Dear Monica,

Hey girl! I’ve been thinking about you a lot lately. Your birthday just past (January 4th – thought about you all day, said a few words to you, did you hear me?) and for the life of me I can not remember how old you are! Which, I’m sure of it, you prefer it that way. And, I know if I asked, you’d say, “Twenty nine.” Then laugh that big Monica Laugh that I’ll never forget. Of-course, I’d be all like, “yeah, yeah, SERIOUSLY. HOW OLD ARE YOU?” I can play out the whole conversation in my head…
“How old do you want me to be, baby?” You’d say.
Four years of mothering has gone by for me, most of them without your support and love. Though, sometimes, I think about you and wonder if you are watching over us, protecting us like a guardian angle. Smirking ‘cuz you’re all like, HA, NOW YOU GET IT, MICHELLE. I know you believed in guardian angels. And if you could watch over your son and my children for an afterlife job, you’d take God up on it. Me, you’d just get a kick out of spying on me and hiding my keys every-now-and-then!
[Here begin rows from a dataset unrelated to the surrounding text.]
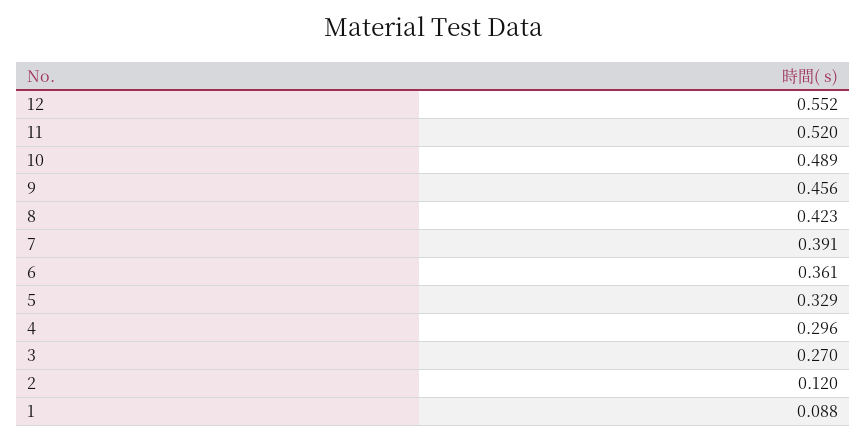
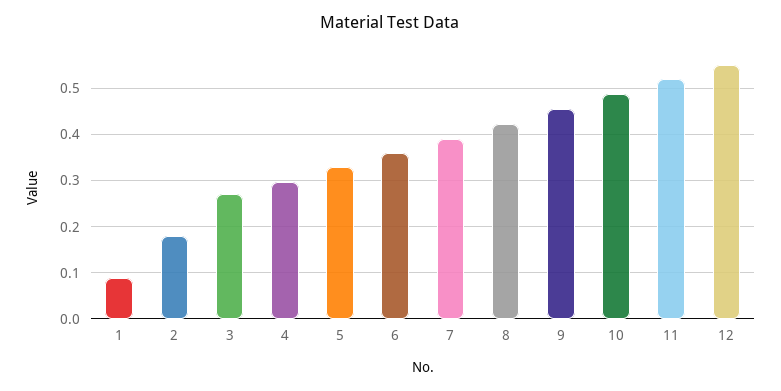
  {
    "12": 0.552,
    "11": 0.52,
    "10": 0.489,
    "9": 0.456,
    "8": 0.423,
    "7": 0.391,
    "6": 0.361,
    "5": 0.329,
    "4": 0.296,
    "3": 0.27,
-   "2": 0.12,
+   "2": 0.18,
    "1": 0.088
  }

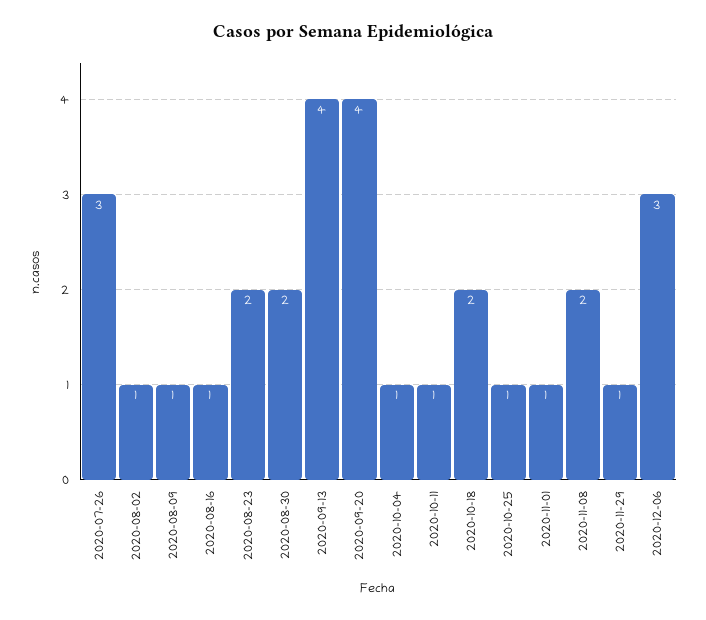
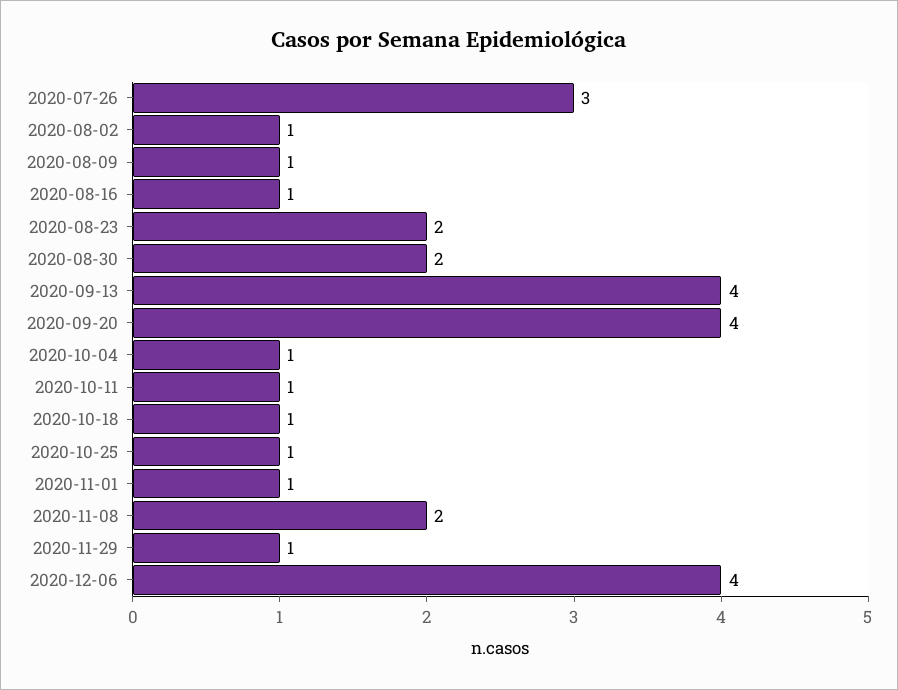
  {
    "2020-07-26": 3,
    "2020-08-02": 1,
    "2020-08-09": 1,
    "2020-08-16": 1,
    "2020-08-23": 2,
    "2020-08-30": 2,
    "2020-09-13": 4,
    "2020-09-20": 4,
    "2020-10-04": 1,
    "2020-10-11": 1,
-   "2020-10-18": 2,
+   "2020-10-18": 1,
    "2020-10-25": 1,
    "2020-11-01": 1,
    "2020-11-08": 2,
    "2020-11-29": 1,
-   "2020-12-06": 3
+   "2020-12-06": 4
  }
I dreamed of you last night. Dreams about you have mostly made me sad. I was on the phone with you and could tell you were “out of it.” Something I remember from the days when you were alive and we tried to chat via phone. Living cities, and sometimes states, apart never kept us from talking. In my dream, instead of feeling frustrated at your slow speech and incoherency like I did when you were alive, I felt so very sad. I wanted everyone in the room to be silent so that I could hear the few words that you were whispering to me. I miss you so very much. I hope and hope and I hope that if there is an afterlife, I will get to embrace you when I get there.
As a stay at home mom with a chronic pain disability (the same as you) I understand so much better now why you rarely left your apartment. I understand why when you took Darren out to visit with the ducks by the pond the whole experience was so magical. I understand why you could recount each and every moment as poetically as you could. I understand why you took so much time and love in those moments with your son, when you felt good and could move with minimal pain. I understand so much now that I just couldn’t before.
It makes me so sad that I can’t talk with you about it all. That I can’t reach out and hug you. That I can’t hear your laughter the same as I used to hear it. I hope you know, somehow, that if you were alive, we’d be talking and laughing about mothering stuff and relating like we never got the chance to relate. You gained the wisdom of a mother years before I could fully appreciate it. I am sad we can’t chat about all the great things our kids do. All the shitty days we have. How we cope with our pain. I will always feel happiness when I think of the woman you really are verses the woman your addiction made you become (that part makes me so very sad).
You are beautiful, loving, caring, and really, the most giving person I have ever known. And certainly one of the funniest.
Happy belated birthday. I love you. R.I.P.